The holding of Kraus v. Professional Bureau of Collections of Maryland, Inc., No 17-cv-3402 (E.D.N.Y. Nov. 27, 2017), is straightforward. A settlement letter sent by a debt-collector that expressly provides an amount due (here, a 40% discount) and the specific date by which the consumer could pay that amount in full satisfaction of the debt, is sufficient to satisfy the safe harbor provision of Avila—rendering a disclosure that a debt may increase unnecessary. Id. at p. 11. In other words, the Kraus decision adheres to the case law set forth by the Second Circuit, and follows the reasoning of a number of cases that have come before it. See Dick v. Enhanced Recovery Company, LLC, No. 15-cv-2631, 2016 U.S. Dist. LEXIS 135789 (E.D.N.Y. Sept. 28, 2016); see also Rozier v. Fin. Recovery Sys., 2011 U.S. Dist. LEXIS 61307, at *14 (E.D.N.Y. Jun. 7, 2011); but see Balke v. Alliance One Receivable Management, Inc., 2017 U.S. Dist. LEXIS 94021, at *1 (E.D.N.Y. Jun. 19, 2017).

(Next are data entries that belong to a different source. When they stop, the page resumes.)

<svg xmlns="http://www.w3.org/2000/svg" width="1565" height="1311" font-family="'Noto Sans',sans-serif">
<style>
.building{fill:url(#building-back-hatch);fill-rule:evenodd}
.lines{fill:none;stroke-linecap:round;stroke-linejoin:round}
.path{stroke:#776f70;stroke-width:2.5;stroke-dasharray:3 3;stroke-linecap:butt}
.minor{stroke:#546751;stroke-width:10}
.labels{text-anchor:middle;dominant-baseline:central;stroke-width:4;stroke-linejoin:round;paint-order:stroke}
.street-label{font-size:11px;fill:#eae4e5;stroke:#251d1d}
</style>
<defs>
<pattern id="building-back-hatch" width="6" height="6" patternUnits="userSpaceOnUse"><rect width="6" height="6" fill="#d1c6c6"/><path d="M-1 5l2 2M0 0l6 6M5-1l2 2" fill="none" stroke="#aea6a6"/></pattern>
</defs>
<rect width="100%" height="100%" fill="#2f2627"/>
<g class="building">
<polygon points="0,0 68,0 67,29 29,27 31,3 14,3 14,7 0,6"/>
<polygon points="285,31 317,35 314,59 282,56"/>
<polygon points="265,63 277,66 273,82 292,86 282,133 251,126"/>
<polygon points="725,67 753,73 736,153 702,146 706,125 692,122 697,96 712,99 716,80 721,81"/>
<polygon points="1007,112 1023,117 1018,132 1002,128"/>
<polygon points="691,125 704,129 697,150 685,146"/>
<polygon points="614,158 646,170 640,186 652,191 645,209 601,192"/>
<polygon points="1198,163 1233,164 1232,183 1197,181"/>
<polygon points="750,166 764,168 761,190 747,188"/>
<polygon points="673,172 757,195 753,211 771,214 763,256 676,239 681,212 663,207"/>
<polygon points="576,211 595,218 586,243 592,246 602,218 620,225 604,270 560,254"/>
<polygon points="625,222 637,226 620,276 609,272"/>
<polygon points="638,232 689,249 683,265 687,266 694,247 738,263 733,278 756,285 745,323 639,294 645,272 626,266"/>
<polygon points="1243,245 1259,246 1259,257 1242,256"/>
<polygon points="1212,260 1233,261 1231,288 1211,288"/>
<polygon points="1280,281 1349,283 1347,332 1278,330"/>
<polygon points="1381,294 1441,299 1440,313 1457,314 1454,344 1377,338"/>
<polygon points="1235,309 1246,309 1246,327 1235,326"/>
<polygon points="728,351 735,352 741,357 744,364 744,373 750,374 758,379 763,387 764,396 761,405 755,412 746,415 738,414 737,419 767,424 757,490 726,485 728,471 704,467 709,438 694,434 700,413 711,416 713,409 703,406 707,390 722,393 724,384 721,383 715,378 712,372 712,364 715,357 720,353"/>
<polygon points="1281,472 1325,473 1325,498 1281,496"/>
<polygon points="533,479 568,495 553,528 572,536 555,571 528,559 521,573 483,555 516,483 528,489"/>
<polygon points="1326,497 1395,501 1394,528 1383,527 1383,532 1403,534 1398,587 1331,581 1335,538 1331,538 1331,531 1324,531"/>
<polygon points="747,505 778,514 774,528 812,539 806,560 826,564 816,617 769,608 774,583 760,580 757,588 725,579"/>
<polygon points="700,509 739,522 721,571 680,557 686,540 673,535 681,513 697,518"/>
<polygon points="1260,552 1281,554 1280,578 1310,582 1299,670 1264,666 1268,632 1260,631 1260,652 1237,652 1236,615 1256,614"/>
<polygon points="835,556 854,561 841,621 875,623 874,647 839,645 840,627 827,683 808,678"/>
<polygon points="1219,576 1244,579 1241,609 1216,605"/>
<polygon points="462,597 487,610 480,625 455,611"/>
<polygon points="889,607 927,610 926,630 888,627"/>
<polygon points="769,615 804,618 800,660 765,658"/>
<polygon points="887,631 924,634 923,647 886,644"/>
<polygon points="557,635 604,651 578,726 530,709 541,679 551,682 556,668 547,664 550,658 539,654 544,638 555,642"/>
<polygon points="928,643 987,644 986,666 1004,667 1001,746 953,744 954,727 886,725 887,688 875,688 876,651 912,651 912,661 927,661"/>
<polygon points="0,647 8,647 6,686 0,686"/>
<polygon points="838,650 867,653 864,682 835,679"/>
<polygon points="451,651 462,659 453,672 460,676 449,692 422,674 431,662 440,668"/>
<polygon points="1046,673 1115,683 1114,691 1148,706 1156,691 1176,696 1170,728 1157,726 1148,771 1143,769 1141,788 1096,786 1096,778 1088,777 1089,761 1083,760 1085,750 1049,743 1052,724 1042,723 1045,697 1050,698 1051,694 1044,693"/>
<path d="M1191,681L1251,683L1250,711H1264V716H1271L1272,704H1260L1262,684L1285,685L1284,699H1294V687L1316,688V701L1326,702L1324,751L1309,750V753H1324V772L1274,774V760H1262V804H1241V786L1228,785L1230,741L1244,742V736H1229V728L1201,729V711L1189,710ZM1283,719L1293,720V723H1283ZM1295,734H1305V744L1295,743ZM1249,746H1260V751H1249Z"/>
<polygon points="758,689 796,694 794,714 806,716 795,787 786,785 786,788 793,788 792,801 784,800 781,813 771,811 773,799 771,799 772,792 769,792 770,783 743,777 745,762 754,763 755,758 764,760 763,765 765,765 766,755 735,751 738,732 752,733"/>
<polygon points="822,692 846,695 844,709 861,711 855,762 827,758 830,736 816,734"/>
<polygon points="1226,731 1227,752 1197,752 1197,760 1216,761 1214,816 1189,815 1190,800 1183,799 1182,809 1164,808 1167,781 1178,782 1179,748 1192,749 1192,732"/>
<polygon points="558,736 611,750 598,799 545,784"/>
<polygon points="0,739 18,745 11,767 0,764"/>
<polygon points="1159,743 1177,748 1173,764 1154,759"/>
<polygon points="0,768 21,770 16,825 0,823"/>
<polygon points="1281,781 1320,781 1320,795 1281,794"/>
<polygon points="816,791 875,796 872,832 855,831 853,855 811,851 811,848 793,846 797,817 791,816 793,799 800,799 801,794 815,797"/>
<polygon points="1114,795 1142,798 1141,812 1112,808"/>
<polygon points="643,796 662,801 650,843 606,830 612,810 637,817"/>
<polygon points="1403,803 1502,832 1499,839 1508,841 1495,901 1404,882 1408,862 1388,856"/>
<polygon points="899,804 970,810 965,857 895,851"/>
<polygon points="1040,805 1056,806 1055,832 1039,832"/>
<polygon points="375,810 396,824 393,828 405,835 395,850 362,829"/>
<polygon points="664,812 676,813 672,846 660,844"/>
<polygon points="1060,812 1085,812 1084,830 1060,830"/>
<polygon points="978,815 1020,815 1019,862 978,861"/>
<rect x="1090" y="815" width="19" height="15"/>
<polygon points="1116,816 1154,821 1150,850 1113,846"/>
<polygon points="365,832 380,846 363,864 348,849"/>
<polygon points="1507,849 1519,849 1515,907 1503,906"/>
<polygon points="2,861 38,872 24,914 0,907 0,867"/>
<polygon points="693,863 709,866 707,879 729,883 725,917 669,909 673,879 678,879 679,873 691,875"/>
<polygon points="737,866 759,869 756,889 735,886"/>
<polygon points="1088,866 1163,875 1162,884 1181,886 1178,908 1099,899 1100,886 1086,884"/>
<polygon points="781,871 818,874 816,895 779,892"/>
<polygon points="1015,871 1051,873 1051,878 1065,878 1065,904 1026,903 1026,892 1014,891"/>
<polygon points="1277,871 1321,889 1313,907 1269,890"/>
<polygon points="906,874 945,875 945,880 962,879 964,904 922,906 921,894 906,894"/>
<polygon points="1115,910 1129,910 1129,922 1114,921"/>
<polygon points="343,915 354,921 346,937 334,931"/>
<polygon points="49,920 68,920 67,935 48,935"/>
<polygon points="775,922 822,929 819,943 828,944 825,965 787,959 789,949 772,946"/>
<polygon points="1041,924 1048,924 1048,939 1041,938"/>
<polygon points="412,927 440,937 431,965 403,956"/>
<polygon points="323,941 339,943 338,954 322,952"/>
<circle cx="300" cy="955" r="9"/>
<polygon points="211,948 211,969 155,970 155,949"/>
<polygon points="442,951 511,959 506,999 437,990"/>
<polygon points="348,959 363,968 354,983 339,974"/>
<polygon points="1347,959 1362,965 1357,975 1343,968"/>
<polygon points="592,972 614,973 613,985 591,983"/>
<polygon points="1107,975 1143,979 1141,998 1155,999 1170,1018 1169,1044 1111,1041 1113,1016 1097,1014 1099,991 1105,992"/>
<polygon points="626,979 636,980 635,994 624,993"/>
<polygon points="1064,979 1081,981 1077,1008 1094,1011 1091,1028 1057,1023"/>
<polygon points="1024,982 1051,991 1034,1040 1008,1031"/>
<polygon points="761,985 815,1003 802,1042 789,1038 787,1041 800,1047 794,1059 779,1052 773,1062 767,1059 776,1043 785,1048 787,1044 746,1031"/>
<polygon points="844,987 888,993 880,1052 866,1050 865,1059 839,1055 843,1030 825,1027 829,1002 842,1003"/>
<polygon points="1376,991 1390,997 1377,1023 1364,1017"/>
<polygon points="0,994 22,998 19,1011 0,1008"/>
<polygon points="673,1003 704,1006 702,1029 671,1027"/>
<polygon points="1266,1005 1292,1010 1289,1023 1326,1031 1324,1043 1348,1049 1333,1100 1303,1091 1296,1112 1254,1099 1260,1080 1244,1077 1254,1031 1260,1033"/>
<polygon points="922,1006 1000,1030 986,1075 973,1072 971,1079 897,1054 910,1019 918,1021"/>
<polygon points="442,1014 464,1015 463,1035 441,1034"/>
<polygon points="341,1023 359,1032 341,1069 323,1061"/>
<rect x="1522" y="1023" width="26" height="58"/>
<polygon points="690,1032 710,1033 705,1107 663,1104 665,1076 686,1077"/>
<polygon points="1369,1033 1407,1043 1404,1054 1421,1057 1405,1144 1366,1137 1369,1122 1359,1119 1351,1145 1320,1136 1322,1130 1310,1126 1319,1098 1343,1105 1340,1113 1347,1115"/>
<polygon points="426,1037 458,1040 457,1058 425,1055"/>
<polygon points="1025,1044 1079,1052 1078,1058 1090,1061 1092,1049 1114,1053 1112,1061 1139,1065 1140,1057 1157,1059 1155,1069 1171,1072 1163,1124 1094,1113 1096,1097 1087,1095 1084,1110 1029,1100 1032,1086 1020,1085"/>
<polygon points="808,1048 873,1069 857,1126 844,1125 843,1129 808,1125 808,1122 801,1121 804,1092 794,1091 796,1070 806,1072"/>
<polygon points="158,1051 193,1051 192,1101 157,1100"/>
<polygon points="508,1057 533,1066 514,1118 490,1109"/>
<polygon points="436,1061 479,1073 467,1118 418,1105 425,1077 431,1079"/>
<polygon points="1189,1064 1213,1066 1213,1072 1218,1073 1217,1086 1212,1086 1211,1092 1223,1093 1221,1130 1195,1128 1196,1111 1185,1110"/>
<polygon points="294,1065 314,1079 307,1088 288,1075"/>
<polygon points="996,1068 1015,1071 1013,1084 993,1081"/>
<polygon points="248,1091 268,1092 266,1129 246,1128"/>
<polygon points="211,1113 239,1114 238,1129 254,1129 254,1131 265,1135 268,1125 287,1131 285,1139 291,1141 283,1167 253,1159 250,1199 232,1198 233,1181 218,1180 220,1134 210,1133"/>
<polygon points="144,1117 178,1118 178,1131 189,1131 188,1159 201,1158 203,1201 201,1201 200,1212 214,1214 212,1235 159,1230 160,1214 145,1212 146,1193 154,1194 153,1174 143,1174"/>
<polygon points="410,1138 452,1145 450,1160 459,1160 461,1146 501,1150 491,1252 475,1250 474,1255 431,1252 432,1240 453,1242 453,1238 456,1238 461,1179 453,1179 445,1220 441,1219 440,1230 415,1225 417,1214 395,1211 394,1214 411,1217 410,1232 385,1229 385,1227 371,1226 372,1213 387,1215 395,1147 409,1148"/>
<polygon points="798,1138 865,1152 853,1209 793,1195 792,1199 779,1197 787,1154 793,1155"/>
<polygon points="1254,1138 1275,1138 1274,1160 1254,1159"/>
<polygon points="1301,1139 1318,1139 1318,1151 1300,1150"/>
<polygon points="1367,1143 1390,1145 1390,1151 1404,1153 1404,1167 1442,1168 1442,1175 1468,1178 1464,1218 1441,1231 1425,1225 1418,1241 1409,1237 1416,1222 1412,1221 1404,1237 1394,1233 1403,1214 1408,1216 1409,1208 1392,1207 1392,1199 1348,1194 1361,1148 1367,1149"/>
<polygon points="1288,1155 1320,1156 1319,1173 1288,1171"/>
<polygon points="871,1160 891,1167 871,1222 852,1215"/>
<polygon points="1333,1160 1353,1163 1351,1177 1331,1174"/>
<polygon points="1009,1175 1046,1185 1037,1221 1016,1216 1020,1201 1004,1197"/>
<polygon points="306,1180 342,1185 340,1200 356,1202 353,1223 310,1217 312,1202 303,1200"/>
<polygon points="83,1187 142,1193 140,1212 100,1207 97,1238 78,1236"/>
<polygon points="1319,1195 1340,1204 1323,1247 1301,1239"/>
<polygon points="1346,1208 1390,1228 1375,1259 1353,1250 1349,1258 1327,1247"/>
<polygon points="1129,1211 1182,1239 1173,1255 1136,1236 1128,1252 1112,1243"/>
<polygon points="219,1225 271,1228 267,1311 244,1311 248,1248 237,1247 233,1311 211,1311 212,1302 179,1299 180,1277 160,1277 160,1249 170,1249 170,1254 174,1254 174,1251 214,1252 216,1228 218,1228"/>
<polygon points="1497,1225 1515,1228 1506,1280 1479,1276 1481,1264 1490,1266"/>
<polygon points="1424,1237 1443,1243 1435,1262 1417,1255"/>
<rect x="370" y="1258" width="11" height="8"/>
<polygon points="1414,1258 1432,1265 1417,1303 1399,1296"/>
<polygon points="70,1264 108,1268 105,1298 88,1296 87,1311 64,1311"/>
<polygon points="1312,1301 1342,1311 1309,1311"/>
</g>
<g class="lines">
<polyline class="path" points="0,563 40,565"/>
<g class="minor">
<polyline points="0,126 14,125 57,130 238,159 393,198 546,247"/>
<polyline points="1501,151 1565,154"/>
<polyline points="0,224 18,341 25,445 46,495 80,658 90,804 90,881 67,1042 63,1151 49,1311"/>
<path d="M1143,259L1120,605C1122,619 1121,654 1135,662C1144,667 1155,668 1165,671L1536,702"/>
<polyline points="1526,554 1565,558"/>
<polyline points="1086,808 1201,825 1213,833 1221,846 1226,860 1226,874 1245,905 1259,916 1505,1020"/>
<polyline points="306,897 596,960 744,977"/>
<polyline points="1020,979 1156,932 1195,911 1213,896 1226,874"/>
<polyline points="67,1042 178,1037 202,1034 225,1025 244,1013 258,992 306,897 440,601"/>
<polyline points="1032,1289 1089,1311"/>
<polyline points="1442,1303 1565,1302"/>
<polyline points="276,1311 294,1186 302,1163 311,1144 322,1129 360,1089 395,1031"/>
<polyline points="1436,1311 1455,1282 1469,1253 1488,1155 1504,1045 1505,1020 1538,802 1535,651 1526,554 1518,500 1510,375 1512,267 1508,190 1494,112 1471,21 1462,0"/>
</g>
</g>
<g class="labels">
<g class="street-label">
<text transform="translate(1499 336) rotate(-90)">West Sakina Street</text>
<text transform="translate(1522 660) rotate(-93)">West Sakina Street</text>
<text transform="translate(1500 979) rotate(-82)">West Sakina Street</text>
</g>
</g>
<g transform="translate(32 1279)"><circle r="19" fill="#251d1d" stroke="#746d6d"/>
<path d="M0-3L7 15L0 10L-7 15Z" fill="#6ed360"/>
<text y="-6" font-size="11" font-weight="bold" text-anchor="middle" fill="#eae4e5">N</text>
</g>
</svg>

Interestingly, Judge Glasser critiques the Second Circuit's decision in Avila, finding it illogical to read implications into a collection letter when the language in the letter fails to even address the topic purportedly implied. Judge Glasser asked: "Can a letter be fairly described as 'ambiguous' (or 'deceptive' or 'misleading') regarding interest if it says nothing about interest? The Court submits that the answer is no—that it makes as much sense to say the letter in Avila was ambiguous regarding interest as to say it was ambiguous regarding the date of the next presidential election or the existence of Bigfoot." Id

The Kraus decision further articulates many of the frustrations that debt-collectors face with the ever expanding claims brought under the FDCPA. As Judge Glasser shrewdly notes, the FDCPA, enacted to curb abusive and deceptive behavior, has now devolved into "a glorified game of 'gotcha,' with a cottage industry of plaintiffs' lawyers filing suits over fantasy harms the statute was never intended to prevent." Id. at p. 15. On the topic of harm—or lack thereof—Judge Glasser appears to acknowledge that today's FDCPA is wielded as a sword for consumers to avoid paying debts, and asks that other courts not indulge thinly veiled attempts by consumers to use the FDCPA as a "debt-relief statute."

Although a satisfying read for debt-collectors, Judge Glasser's decision does not alter the landscape just yet since he could only reach this decision because the facts in Kraus fit within the exception carved out by the Second Circuit in Avila. However, maybe Judge Glasser, hot on the heels of Judge Cogan's similar critique (in Islam) of the FDCPA theories of today, will slowly move the needle toward a more reasonable interpretation of the FDCPA.